Street Fighter: The Strange Legacy of Sheng Long

It started innocently enough with a translation error. Street Fighter II had post-match quotes where the winner would deliver a one-liner to their bloodied opponent. Chun-Li would call herself the strongest woman in the world. Guile would tell you to go home and be a family man (the hypocrite). Ryu would tell you that, “You must defeat Sheng Long to stand a chance.” But what he was supposed to say from the original Japanese version was “If you cannot overcome the Shoryuken, you cannot win!” As you might expect, this mistranslation left many players wondering what the hell this was supposed to mean.

Then Electronic Gaming Monthly decided to make things worse with an April Fools’ joke published in the April 1992 issue. The article in question, found in the Tips and Tricks section, claimed that Sheng Long was in fact Ryu and Ken’s badass master. In order to fight him, you had to select Ryu, get a perfect in every round, then get a draw against M. Bison for ten rounds without the two of you ever hitting each other. Then, and only then, would Sheng Long appear, throw Bison off-screen, and annihilate you with his impossible AI, insane speed, and what seemed like moves taken from various other characters.

While there were certainly readers who recognized the joke right away, there were many more who stumbled over themselves to try and find the ultimate fighter. In EGM’s defense, this infamous issue teased an April Fools’ joke on the VERY SAME PAGE as the Sheng Long article, so I guess this one’s really on us.

Needless to say, Street Fighter fans went to great lengths to try and unlock the enigmatic master. I even found this video of somebody following all of the steps in Street Fighter II for SNES. But even after the hoax was discovered Sheng Long never really went away. In fact, he became an accepted part of series canon.

The manual for the North American SNES port straight-up namedropped him as Ryu and Ken’s master, and when Malibu Comics published a short Street Fighter II comic run (infamously cancelled early by Capcom due to its brutal depiction of Ken being murdered), Sheng Long showed up in a couple scenes. M. Bison’s ending in Super Street Fighter II reveals that he’s surprised that not even “the ancient one” had appeared to challenge him. Many assumed he was talking about Sheng Long.
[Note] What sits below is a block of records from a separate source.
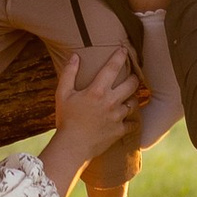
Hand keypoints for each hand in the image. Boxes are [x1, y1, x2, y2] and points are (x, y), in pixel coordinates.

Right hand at [52, 40, 143, 161]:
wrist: (72, 146)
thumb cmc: (66, 119)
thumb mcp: (63, 94)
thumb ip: (69, 73)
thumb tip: (75, 56)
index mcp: (97, 90)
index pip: (113, 68)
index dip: (120, 57)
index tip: (124, 50)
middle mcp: (111, 101)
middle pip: (132, 84)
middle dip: (134, 78)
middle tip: (132, 76)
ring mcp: (117, 117)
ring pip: (134, 103)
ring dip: (132, 98)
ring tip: (129, 97)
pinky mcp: (119, 131)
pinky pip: (132, 124)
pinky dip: (132, 121)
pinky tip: (130, 120)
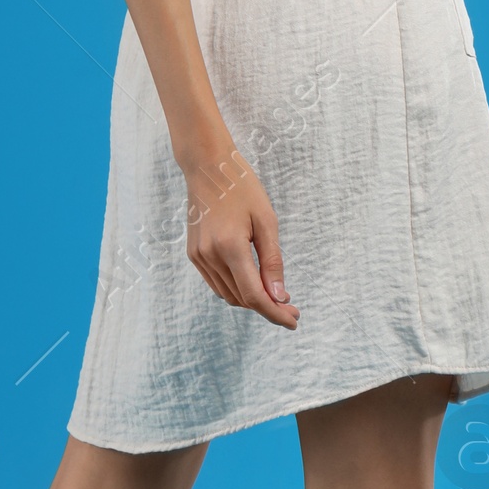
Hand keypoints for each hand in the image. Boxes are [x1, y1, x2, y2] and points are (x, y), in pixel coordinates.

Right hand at [180, 147, 299, 326]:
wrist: (207, 167)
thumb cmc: (243, 189)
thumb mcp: (267, 221)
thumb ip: (272, 261)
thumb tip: (280, 296)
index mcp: (230, 247)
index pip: (254, 295)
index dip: (275, 313)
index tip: (294, 320)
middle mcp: (209, 256)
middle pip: (242, 299)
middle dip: (268, 308)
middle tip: (291, 307)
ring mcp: (198, 256)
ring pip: (228, 295)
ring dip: (252, 301)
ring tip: (275, 296)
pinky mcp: (193, 254)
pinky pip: (217, 283)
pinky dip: (236, 289)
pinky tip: (253, 283)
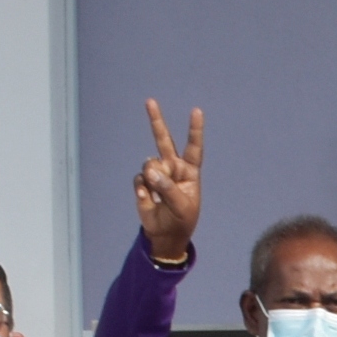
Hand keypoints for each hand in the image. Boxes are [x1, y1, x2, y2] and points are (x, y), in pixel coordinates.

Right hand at [134, 98, 203, 263]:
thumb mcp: (181, 206)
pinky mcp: (143, 181)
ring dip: (152, 178)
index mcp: (189, 172)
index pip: (193, 147)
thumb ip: (168, 188)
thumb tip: (150, 171)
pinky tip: (148, 200)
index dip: (194, 130)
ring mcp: (157, 173)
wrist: (165, 234)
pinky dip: (142, 190)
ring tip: (157, 195)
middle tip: (150, 101)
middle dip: (156, 121)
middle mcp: (173, 167)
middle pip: (164, 140)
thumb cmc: (181, 219)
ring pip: (149, 163)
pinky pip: (139, 178)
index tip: (196, 111)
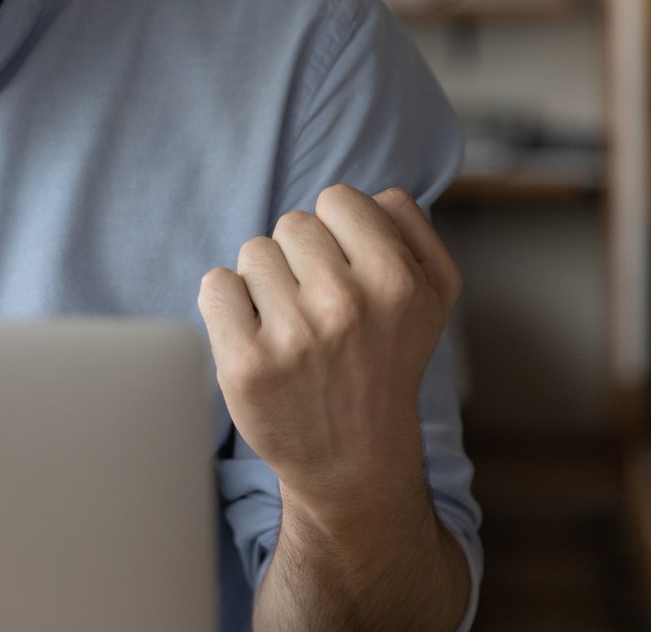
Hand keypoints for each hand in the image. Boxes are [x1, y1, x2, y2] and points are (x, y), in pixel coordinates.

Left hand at [197, 185, 459, 513]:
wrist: (353, 459)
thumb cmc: (387, 360)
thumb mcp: (434, 293)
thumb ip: (408, 225)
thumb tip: (366, 191)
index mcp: (397, 282)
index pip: (339, 199)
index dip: (339, 231)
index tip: (349, 271)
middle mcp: (347, 305)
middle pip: (292, 223)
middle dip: (302, 259)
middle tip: (323, 311)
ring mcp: (293, 335)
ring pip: (253, 252)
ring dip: (267, 284)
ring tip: (295, 330)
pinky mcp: (245, 362)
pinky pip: (216, 284)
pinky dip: (228, 305)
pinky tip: (259, 337)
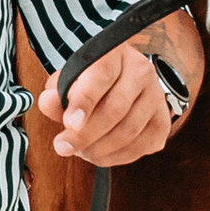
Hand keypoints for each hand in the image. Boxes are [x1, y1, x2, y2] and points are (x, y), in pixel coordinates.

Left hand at [39, 44, 173, 165]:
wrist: (117, 78)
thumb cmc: (88, 80)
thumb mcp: (68, 79)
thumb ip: (57, 92)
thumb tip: (47, 103)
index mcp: (115, 53)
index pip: (101, 76)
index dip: (84, 102)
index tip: (69, 125)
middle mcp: (142, 71)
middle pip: (116, 110)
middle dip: (85, 136)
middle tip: (63, 147)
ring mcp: (156, 96)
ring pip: (129, 132)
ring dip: (100, 149)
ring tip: (80, 150)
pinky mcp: (162, 120)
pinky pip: (143, 146)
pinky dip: (119, 157)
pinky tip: (102, 154)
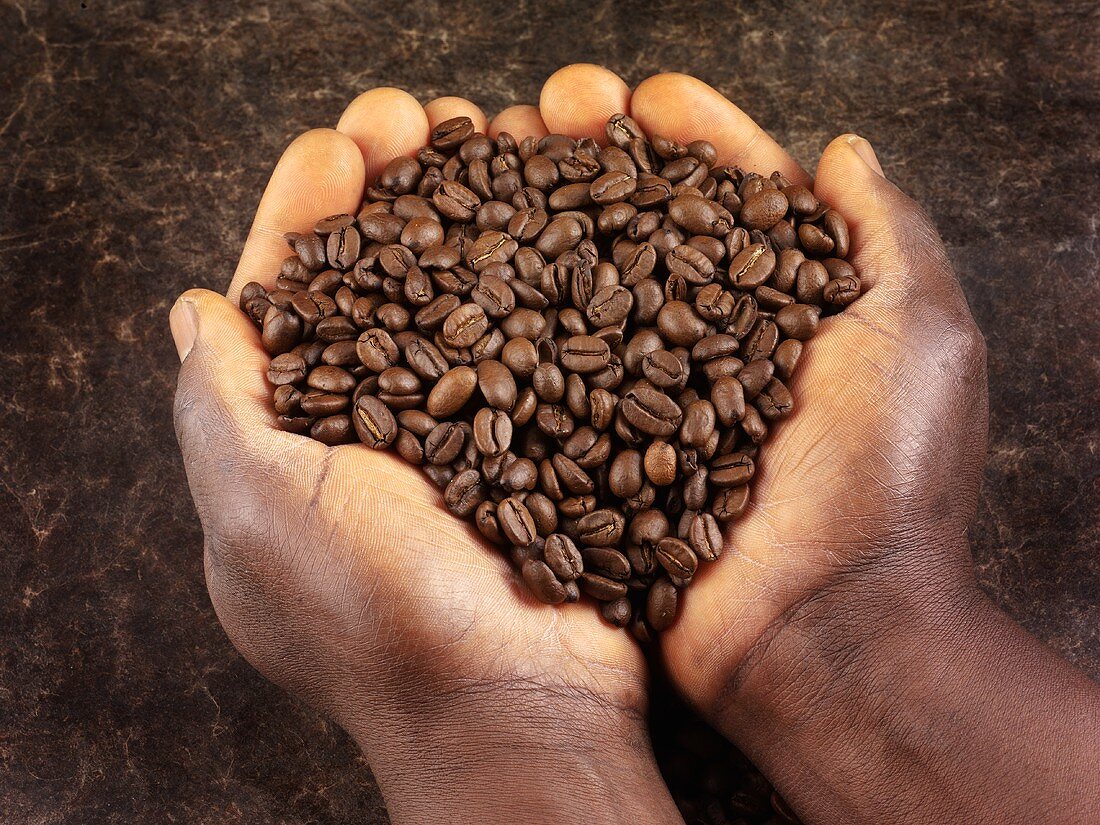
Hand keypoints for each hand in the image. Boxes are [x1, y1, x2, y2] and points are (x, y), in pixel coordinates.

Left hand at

It wasn’t until a year after the hoax that we actually met Ryu and Ken’s canon master. In 1993, Japan’s Family Computer Magazine published a Street Fighter II manga by Masaomi Kanzaki that ran for three volumes and featured a very loose but entertaining take on the game’s story. A flashback in the series revealed Ryu’s master to be a man named Gouken, who in this continuity was murdered in a battle against M. Bison. Capcom would later adopt Gouken as an actual character in the games, but even that couldn’t truly kill Sheng Long’s legacy.